= INSTRUCTIONS TO FOLLOW =
Find the line with "(358, 563) = (465, 421): purple" in the records below. Copy it and every line after it, up to and including the line with "(343, 434) = (531, 496): kettle".
### DATA IN THIS EXERCISE
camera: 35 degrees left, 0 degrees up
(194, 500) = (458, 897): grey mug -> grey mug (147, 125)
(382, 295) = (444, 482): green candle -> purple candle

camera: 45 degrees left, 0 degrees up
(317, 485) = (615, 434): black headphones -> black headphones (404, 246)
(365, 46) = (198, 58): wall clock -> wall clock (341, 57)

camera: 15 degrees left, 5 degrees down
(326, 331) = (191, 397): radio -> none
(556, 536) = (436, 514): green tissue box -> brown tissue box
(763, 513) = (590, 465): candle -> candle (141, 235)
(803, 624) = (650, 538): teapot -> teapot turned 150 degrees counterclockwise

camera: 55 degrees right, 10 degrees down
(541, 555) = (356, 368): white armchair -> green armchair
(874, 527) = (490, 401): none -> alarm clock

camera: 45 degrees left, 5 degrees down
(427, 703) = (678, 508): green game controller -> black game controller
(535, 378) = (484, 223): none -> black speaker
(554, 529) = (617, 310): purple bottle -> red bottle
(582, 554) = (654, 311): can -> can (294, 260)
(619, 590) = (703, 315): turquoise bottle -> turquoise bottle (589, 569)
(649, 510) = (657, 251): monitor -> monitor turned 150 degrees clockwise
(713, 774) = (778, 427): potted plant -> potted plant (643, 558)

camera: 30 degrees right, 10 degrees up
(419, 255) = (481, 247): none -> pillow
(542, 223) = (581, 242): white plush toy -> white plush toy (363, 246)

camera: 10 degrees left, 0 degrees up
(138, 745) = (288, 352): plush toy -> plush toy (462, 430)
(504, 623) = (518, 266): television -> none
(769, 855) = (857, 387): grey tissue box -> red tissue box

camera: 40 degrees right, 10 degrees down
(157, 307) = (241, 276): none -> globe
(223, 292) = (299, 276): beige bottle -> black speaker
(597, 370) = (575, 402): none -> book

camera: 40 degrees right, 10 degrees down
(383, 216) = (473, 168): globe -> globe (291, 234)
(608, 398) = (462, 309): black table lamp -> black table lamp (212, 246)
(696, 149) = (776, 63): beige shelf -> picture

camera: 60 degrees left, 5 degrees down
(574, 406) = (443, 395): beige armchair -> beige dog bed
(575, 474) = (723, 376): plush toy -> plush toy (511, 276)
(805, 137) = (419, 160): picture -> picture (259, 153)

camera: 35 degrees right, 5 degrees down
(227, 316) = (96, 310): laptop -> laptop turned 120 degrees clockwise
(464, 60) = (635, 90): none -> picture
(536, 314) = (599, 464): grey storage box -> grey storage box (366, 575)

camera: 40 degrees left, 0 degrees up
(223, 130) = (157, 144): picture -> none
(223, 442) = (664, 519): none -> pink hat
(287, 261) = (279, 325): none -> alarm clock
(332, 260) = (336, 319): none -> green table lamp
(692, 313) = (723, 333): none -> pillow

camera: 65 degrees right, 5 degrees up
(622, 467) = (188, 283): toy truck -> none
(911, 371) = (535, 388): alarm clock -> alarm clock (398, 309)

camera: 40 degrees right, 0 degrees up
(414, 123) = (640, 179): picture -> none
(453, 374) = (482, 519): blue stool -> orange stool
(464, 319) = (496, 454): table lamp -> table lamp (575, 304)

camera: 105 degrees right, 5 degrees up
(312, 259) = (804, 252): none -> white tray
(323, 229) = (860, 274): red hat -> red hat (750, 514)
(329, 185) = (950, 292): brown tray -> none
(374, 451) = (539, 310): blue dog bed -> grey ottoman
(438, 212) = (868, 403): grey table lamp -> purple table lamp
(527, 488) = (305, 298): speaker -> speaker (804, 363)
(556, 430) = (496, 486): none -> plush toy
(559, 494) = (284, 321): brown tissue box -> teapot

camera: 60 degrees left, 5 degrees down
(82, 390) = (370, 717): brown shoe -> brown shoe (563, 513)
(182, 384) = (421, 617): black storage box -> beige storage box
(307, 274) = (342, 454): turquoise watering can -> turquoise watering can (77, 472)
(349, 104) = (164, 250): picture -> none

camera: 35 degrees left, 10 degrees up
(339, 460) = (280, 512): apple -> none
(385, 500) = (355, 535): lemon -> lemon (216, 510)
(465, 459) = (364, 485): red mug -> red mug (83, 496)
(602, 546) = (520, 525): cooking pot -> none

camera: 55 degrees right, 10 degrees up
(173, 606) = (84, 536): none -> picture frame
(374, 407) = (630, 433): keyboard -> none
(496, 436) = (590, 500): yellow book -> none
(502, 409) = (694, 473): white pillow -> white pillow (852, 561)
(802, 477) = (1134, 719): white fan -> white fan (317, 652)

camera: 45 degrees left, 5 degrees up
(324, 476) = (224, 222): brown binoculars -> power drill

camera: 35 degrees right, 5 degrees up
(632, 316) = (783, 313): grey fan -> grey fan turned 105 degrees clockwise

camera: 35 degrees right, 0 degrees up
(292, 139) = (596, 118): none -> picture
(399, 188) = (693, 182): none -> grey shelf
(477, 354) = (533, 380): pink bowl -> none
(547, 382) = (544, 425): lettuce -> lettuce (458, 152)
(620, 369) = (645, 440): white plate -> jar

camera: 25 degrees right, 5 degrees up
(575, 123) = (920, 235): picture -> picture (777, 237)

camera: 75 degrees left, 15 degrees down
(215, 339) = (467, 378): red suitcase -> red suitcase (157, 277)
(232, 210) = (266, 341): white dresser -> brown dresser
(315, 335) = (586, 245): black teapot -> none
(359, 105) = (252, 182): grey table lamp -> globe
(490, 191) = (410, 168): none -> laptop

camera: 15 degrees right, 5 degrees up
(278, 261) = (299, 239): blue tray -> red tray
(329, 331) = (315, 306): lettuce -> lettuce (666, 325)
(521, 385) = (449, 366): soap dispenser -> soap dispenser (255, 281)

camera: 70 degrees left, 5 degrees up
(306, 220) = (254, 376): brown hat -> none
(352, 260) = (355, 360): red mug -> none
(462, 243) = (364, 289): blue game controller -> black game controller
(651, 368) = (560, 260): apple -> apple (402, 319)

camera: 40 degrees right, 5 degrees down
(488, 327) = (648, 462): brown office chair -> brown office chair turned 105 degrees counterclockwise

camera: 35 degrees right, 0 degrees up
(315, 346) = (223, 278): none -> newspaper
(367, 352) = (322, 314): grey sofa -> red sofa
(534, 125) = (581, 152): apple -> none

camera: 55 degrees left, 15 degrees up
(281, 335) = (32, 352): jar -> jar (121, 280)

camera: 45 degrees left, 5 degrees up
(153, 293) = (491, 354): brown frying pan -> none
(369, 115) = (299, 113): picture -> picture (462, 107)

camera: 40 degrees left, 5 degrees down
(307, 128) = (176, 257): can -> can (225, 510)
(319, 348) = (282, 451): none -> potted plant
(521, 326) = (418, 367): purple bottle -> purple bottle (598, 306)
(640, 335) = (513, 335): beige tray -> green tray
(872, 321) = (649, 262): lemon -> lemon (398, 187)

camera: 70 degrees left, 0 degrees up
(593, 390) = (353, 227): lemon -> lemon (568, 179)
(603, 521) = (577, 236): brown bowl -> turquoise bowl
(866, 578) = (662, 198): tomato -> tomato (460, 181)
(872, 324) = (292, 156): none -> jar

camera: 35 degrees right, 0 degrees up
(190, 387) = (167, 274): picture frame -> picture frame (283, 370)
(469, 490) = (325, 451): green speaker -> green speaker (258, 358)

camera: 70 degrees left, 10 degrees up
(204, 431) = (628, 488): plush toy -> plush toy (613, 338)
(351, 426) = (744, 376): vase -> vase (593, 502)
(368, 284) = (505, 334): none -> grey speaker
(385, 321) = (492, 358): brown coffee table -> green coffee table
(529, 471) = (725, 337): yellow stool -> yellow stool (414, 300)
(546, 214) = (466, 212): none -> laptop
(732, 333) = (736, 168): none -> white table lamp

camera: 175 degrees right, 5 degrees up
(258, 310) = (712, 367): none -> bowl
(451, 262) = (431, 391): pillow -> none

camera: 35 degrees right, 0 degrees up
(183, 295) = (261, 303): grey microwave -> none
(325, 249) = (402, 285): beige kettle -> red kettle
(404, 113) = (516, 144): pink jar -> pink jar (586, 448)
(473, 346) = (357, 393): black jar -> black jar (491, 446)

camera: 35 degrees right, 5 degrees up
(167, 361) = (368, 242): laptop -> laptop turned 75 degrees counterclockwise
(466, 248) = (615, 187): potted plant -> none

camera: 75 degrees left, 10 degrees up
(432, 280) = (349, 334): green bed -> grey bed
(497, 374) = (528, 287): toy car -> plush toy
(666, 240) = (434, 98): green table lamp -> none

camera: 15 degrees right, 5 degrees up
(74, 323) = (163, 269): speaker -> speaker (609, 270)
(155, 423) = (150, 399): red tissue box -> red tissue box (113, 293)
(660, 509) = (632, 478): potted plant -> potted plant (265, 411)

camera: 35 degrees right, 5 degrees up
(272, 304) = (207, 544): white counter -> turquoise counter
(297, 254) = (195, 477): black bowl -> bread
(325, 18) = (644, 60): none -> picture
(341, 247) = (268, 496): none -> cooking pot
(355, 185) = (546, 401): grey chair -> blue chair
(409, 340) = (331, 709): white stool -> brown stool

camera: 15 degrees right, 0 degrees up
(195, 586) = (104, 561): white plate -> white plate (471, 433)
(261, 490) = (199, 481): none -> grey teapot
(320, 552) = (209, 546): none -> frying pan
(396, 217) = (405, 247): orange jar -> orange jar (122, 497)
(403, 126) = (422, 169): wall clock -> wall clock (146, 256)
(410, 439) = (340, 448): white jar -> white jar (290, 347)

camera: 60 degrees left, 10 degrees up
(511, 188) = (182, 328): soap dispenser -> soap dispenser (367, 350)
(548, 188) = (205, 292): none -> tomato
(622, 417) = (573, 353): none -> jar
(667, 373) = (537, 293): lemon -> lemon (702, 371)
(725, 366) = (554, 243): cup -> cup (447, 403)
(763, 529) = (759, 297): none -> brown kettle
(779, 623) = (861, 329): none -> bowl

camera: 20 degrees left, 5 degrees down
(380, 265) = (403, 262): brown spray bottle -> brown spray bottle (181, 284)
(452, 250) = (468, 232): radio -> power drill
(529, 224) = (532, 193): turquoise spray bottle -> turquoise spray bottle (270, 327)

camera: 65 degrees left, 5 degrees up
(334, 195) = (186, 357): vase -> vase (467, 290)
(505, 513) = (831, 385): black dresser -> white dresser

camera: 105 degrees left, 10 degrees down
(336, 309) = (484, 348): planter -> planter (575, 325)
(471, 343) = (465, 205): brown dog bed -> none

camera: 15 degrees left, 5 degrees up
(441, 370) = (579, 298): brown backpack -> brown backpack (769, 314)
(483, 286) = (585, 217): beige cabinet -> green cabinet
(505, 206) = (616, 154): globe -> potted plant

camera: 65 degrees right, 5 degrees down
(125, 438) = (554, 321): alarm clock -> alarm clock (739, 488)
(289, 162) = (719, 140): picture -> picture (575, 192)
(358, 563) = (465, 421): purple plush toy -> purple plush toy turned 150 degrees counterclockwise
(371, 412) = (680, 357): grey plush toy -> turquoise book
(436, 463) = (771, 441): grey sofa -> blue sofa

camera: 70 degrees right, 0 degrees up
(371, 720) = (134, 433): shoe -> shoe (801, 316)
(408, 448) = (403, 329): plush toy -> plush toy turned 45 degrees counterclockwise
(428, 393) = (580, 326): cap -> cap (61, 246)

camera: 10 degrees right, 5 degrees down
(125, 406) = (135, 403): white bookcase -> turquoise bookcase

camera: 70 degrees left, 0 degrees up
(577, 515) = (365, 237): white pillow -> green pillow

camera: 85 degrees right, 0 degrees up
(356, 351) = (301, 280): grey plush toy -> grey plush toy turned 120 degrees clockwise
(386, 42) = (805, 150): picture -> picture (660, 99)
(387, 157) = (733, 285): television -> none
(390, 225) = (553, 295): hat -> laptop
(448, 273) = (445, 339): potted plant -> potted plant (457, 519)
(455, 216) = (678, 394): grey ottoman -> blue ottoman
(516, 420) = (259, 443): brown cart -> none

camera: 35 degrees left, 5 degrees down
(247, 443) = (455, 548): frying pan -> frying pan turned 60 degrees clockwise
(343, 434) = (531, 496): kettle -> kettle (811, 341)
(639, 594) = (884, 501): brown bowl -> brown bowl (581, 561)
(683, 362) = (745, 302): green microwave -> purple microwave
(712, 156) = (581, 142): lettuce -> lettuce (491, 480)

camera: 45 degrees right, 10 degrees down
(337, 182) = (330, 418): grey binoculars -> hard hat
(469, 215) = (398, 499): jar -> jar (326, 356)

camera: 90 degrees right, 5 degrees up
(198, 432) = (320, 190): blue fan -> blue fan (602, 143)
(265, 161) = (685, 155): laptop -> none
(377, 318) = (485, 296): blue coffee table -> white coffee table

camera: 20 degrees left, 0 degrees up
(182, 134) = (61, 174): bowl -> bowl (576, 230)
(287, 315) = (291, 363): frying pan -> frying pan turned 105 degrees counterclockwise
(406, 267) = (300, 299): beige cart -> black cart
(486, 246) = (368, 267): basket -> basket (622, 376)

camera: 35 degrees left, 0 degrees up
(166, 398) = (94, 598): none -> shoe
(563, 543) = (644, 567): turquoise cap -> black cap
######
= RESPONSE BOX =
(358, 563) = (465, 421): purple plush toy -> purple plush toy turned 150 degrees counterclockwise
(371, 412) = (680, 357): grey plush toy -> turquoise book
(436, 463) = (771, 441): grey sofa -> blue sofa

camera: 70 degrees right, 0 degrees up
(371, 720) = (134, 433): shoe -> shoe (801, 316)
(408, 448) = (403, 329): plush toy -> plush toy turned 45 degrees counterclockwise
(428, 393) = (580, 326): cap -> cap (61, 246)

camera: 10 degrees right, 5 degrees down
(125, 406) = (135, 403): white bookcase -> turquoise bookcase

camera: 70 degrees left, 0 degrees up
(577, 515) = (365, 237): white pillow -> green pillow

camera: 85 degrees right, 0 degrees up
(356, 351) = (301, 280): grey plush toy -> grey plush toy turned 120 degrees clockwise
(386, 42) = (805, 150): picture -> picture (660, 99)
(387, 157) = (733, 285): television -> none
(390, 225) = (553, 295): hat -> laptop
(448, 273) = (445, 339): potted plant -> potted plant (457, 519)
(455, 216) = (678, 394): grey ottoman -> blue ottoman
(516, 420) = (259, 443): brown cart -> none

camera: 35 degrees left, 5 degrees down
(247, 443) = (455, 548): frying pan -> frying pan turned 60 degrees clockwise
(343, 434) = (531, 496): kettle -> kettle (811, 341)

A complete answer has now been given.